PLoS ONE (Jan 2023)

Link prediction and feature relevance in knowledge networks: A machine learning approach.

  • Antonio Zinilli,
  • Giovanni Cerulli

DOI
https://doi.org/10.1371/journal.pone.0290018
Journal volume & issue
Vol. 18, no. 11
p. e0290018

Abstract

Read online

We propose a supervised machine learning approach to predict partnership formation between universities. We focus on successful joint R&D projects funded by the Horizon 2020 programme in three research domains: Social Sciences and Humanities, Physical and Engineering Sciences, and Life Sciences. We perform two related analyses: link formation prediction, and feature importance detection. In predicting link formation, we consider two settings: one including all features, both exogenous (pertaining to the node) and endogenous (pertaining to the network); and one including only exogenous features (thus removing the network attributes of the nodes).
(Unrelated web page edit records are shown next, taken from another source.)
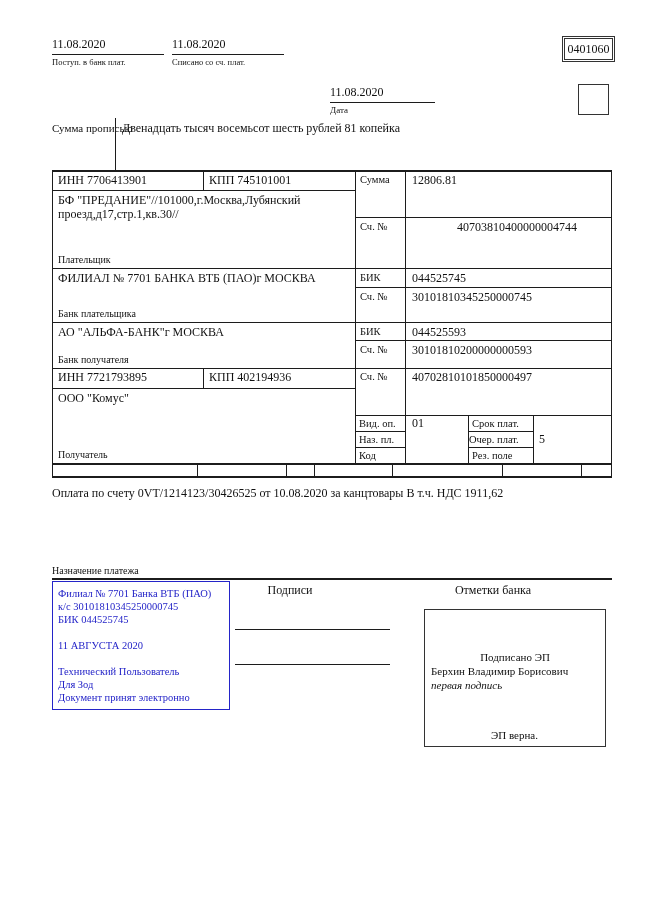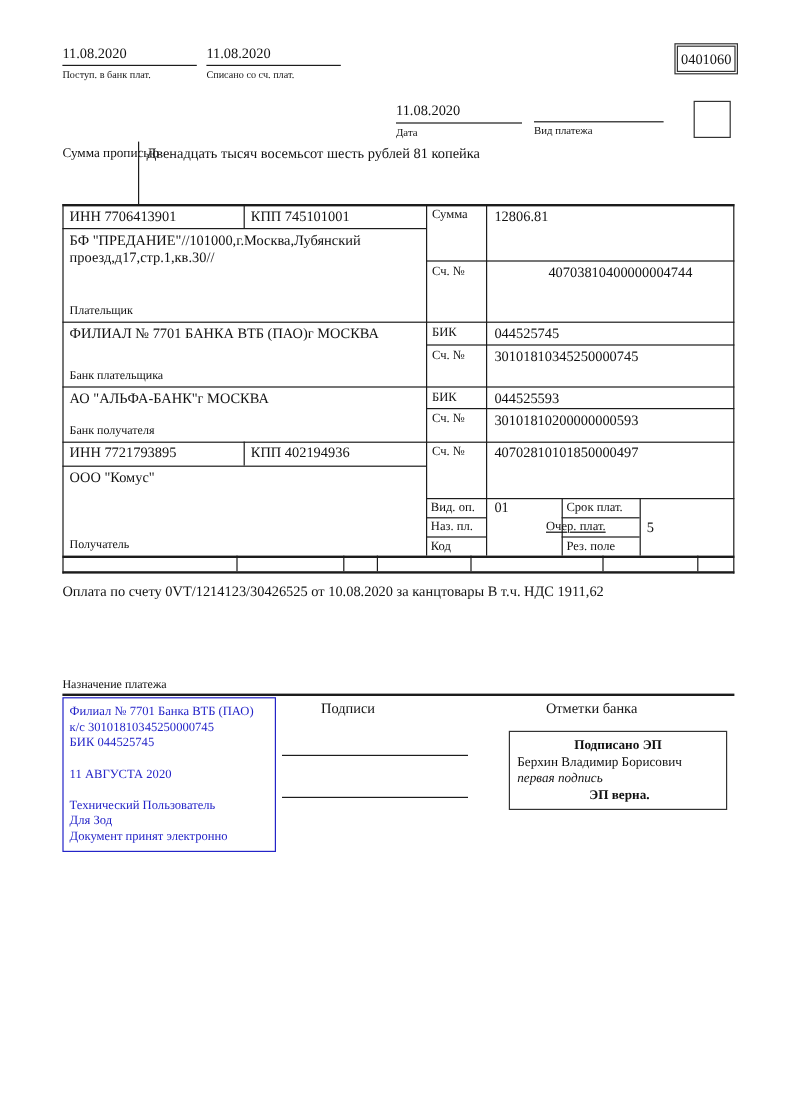--- a/index.html
+++ b/index.html
@@ -42,10 +42,6 @@
   <div class="abs" style="left:330px;top:86px;width:105px;">
     <div class="val uline" style="padding-bottom:2px;">11.08.2020</div>
     <div class="sm" style="padding-top:2px;font-size:9px;">Дата</div>
-  </div>
-  <div class="abs" style="left:445px;top:86px;width:108px;">
-    <div class="uline" style="height:15px;"></div>
-    <div class="sm" style="padding-top:2px;font-size:9px;">Вид платежа</div>
   </div>
   <div class="abs emptybox" style="left:578px;top:84px;width:29px;height:29px;"></div>
 

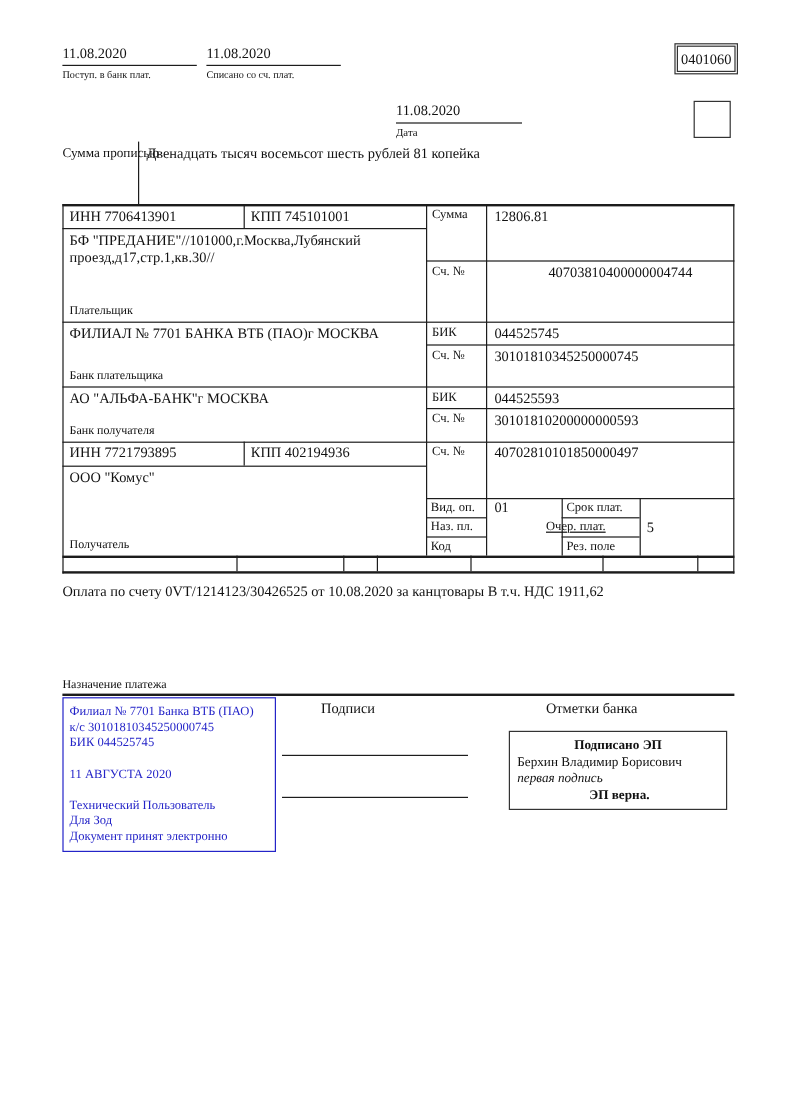--- a/index.html
+++ b/index.html
@@ -119,7 +119,7 @@
     <div class="abs val" style="left:360px;top:247px;">01</div>
     <div class="abs clabel" style="left:420px;top:248px;">Срок плат.</div>
     <div class="abs clabel" style="left:307px;top:264px;">Наз. пл.</div>
-    <div class="abs clabel" style="left:403px;top:264px;text-decoration:underline;">Очер. плат.</div>
+    <div class="abs clabel" style="left:417px;top:264px;">Очер. плат.</div>
     <div class="abs val" style="left:487px;top:263px;">5</div>
     <div class="abs clabel" style="left:307px;top:280px;">Код</div>
     <div class="abs clabel" style="left:420px;top:280px;">Рез. поле</div>

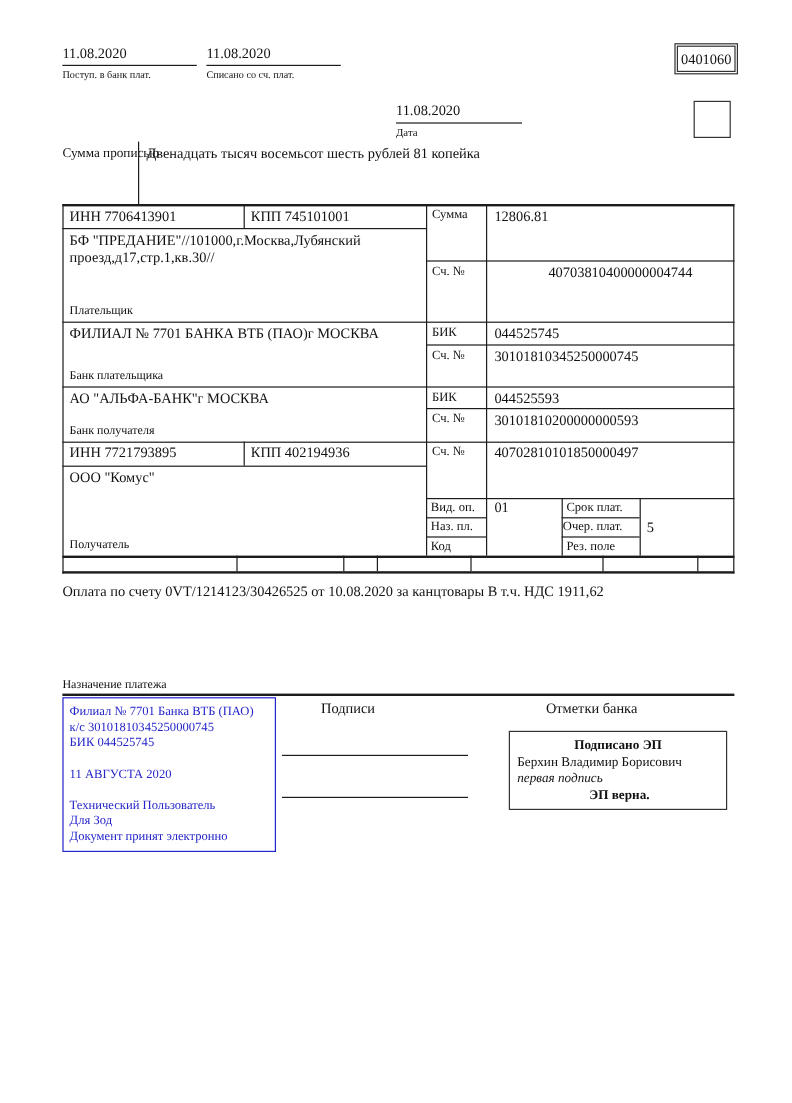--- a/index.html
+++ b/index.html
@@ -20,7 +20,7 @@
   .stamp{border:1.5px solid currentColor;font-size:10.5px;line-height:13px;padding:5px 5px;}
   .stamp .gap{height:13px;}
   .epbox{border:1.5px solid #333;font-size:11px;line-height:14px;padding:4px 6px;}
-  .b{font-weight:bold;}
+  .b{font-weight:normal;margin-top:36px;}
   .i{font-style:italic;}
   .ctr{text-align:center;}
 </style>

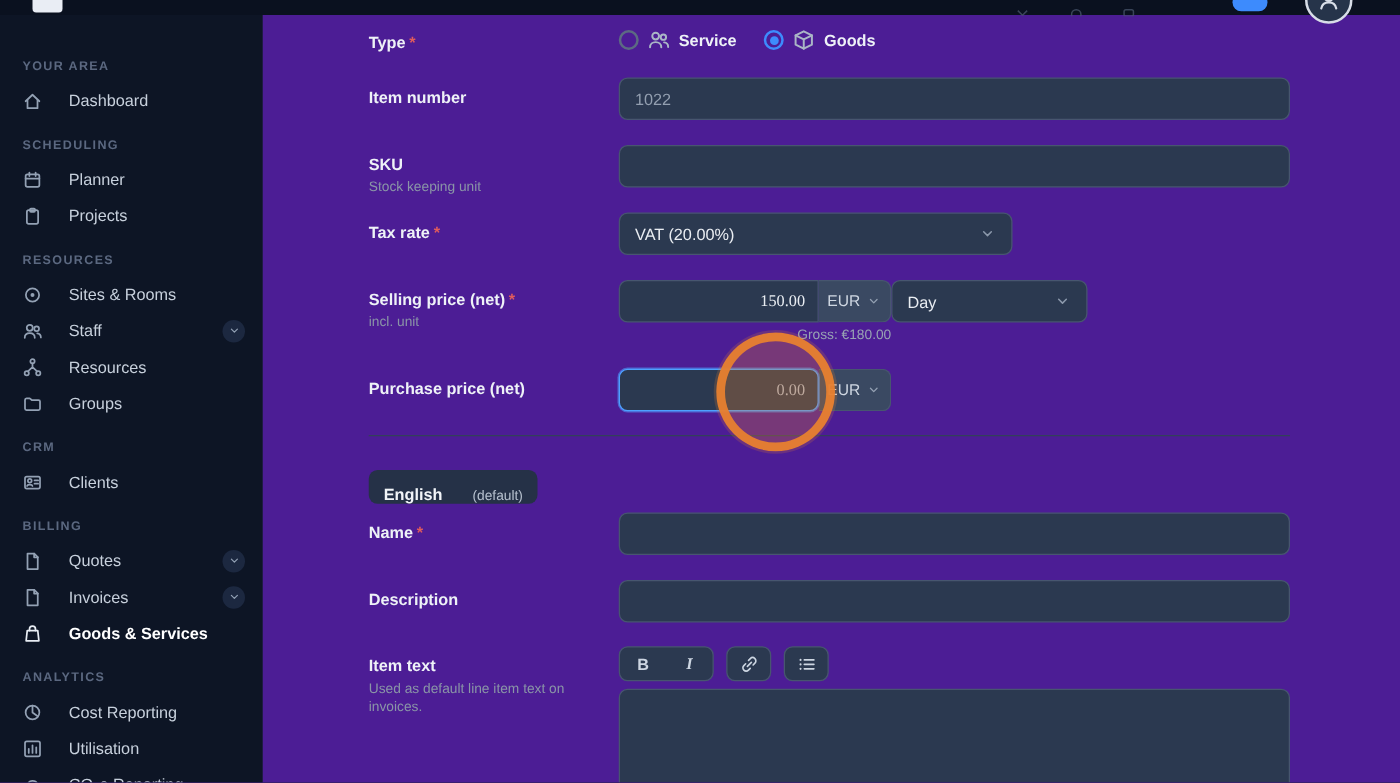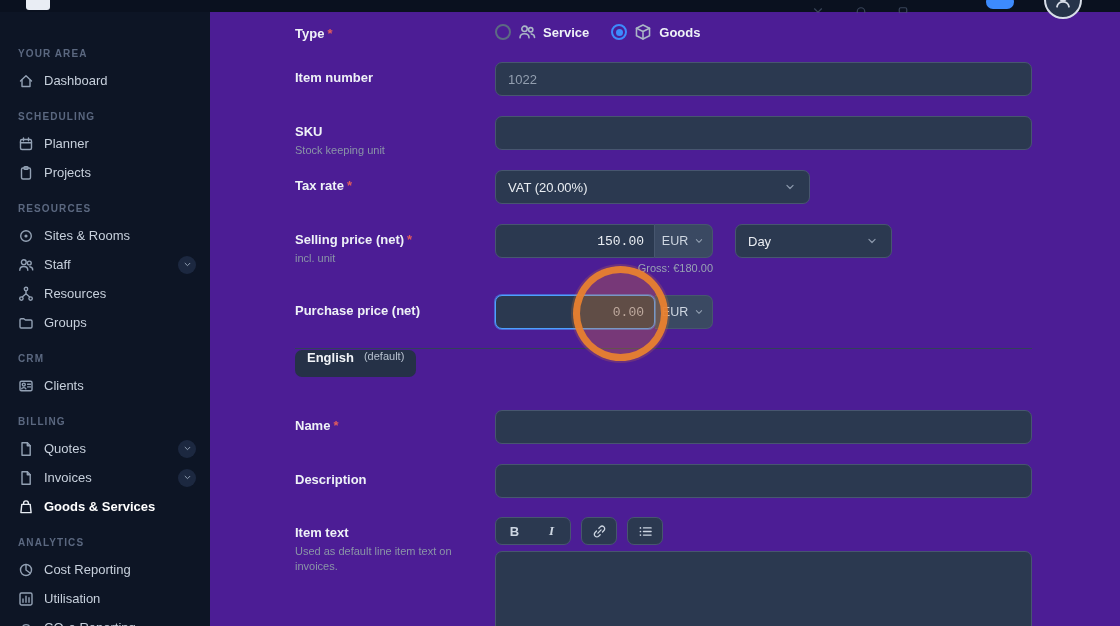--- a/index.html
+++ b/index.html
@@ -22,7 +22,7 @@
   .side-title.first{margin-top:36px}
   .side-item{height:29px;display:flex;align-items:center;padding:0 14px 0 18px;color:#c7d0dc;cursor:pointer}
   .side-item .icn{width:16px;height:16px;color:#93a1b4}
-  .side-label{margin-left:10px;font-size:13px;white-space:nowrap}
+  .side-label{margin-left:21px;font-size:13px;white-space:nowrap}
   .side-item.active{color:#ffffff;font-weight:700}
   .side-item.active .icn{color:#e8edf4}
   .side-chev{margin-left:auto;width:18px;height:18px;border-radius:50%;background:#1c2840;color:#97a4b6;display:flex;align-items:center;justify-content:center;cursor:pointer}

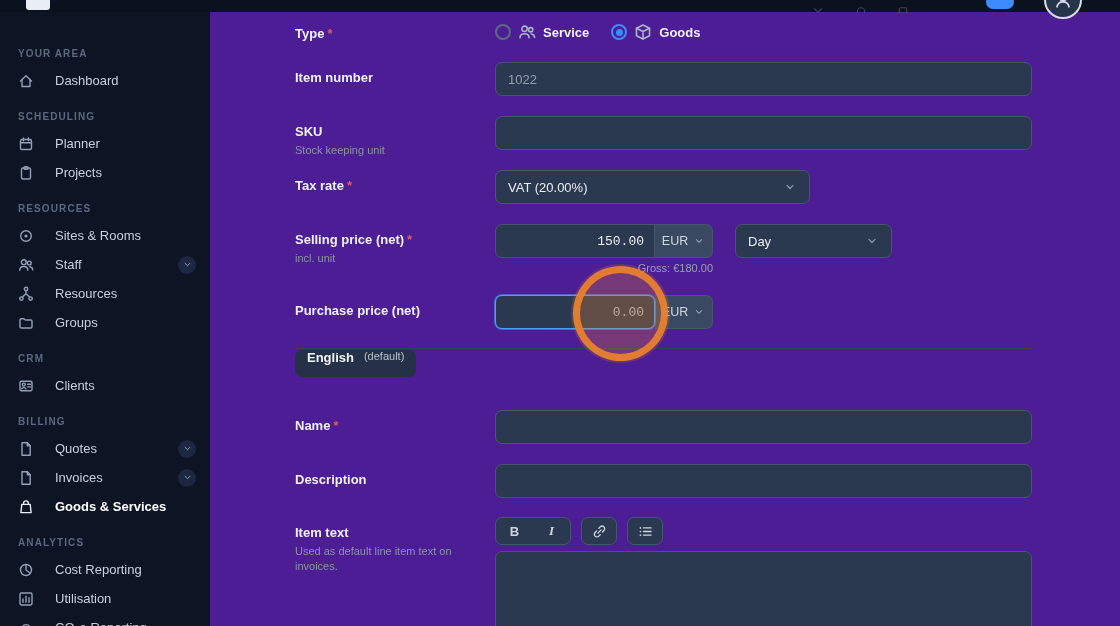--- a/index.html
+++ b/index.html
@@ -42,7 +42,7 @@
   .chev{width:14px;height:14px;color:#8b98ab}
 
   .money-group{display:flex;width:218px}
-  .money-input{flex:1;min-width:0;height:34px;background:#2b3950;border:1px solid #47566f;border-radius:7px 0 0 7px;color:#e9edf2;text-align:right;padding:0 10px;font-size:13px;font-family:Liberation Mono, monospace;outline:none}
+  .money-input{flex:1;min-width:0;height:34px;background:#2b3950;border:1px solid #47566f;border-radius:7px 0 0 7px;color:#e9edf2;text-align:right;padding:0 10px;font-size:13px;font-family:Liberation Serif, serif;outline:none}
   .money-input.focused{border-radius:7px;border-color:#4da0ff;box-shadow:0 0 0 1px rgba(77,160,255,.55);position:relative;z-index:1;color:#aeb9c8}
   .cur-seg{width:58px;height:34px;background:#3a4962;border:1px solid #47566f;border-left:none;border-radius:0 7px 7px 0;display:flex;align-items:center;justify-content:center;gap:5px;color:#cfd7e2;font-size:12.5px;cursor:pointer}
   .cur-seg .chev{width:12px;height:12px;color:#93a0b2}

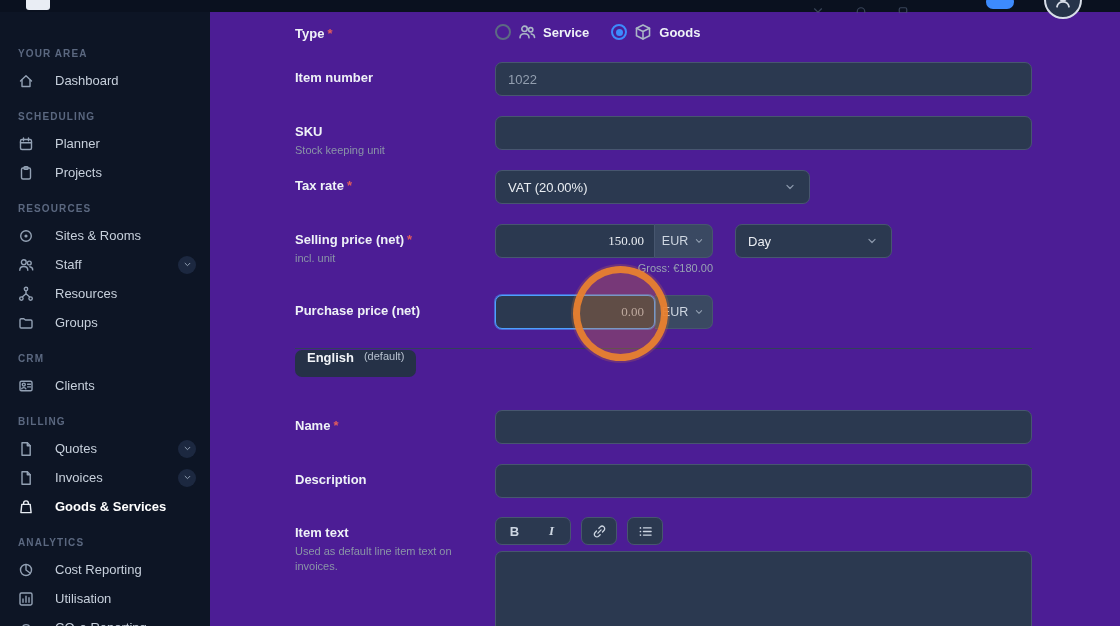--- a/index.html
+++ b/index.html
@@ -339,7 +339,7 @@
           </span>
       </div>
     </div>
-    <div class="select" style="width:157px;margin-left:22px">
+    <div class="select" style="width:157px;">
       <span>Day</span>
       <span class="icn chev">
           <svg viewBox="0 0 16 16">

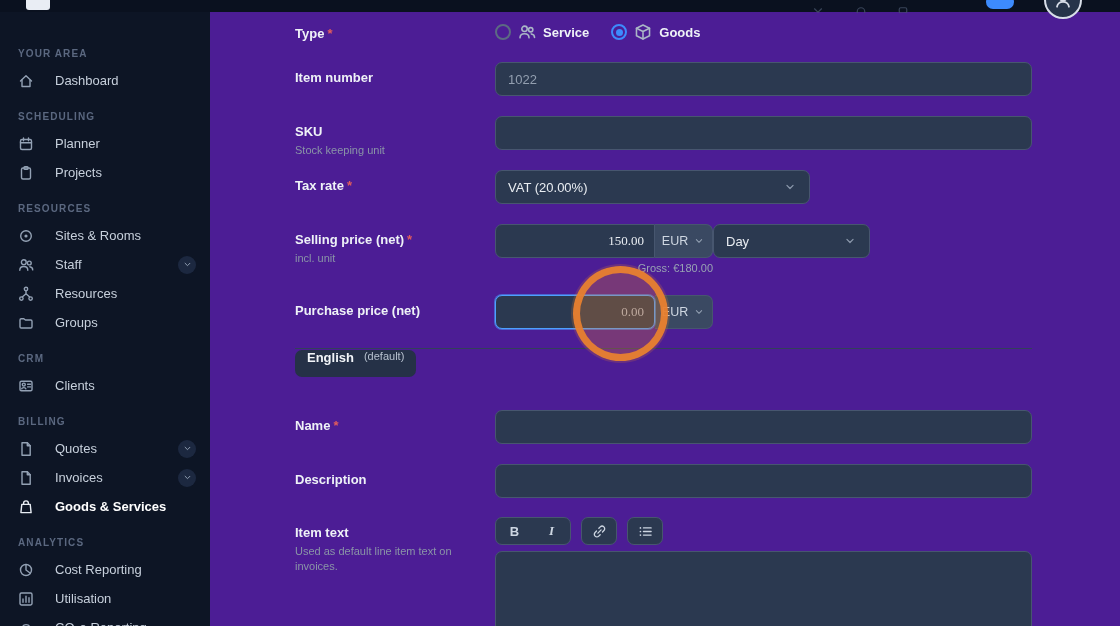--- a/index.html
+++ b/index.html
@@ -50,7 +50,7 @@
   .gross{position:absolute;left:285px;top:250px;width:218px;text-align:right;font-size:11px;color:#98a3b3}
   .divider{position:absolute;left:85px;top:336px;width:737px;height:1px;background:#33405a}
 
-  .lang-tab{position:absolute;left:85px;top:338px;height:27px;background:#253147;border-radius:7px;display:inline-flex;align-items:flex-start;padding:0 12px;gap:10px;cursor:pointer}
+  .lang-tab{position:absolute;left:85px;top:364px;height:27px;background:#253147;border-radius:7px;display:inline-flex;align-items:flex-end;padding:0 12px;gap:24px;cursor:pointer}
   .lang-name{font-weight:700;font-size:13px;color:#f2f5f9}
   .lang-badge{font-size:11px;color:#b7c1cf}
Using out-of-sample cross-validated accuracy, we obtain 91% prediction accuracy when both types of attributes are used, and around 67% when using only the exogenous ones. This proves that partnership predictive power is on average 24% larger for universities already incumbent in the programme than for newcomers (for which network attributes are clearly unknown). As for feature importance, by computing super-learner average partial effects and elasticities, we find that the endogenous attributes are the most relevant in affecting the probability to generate a link, and observe a largely negative elasticity of the link probability to feature changes, fairly uniform across attributes and domains.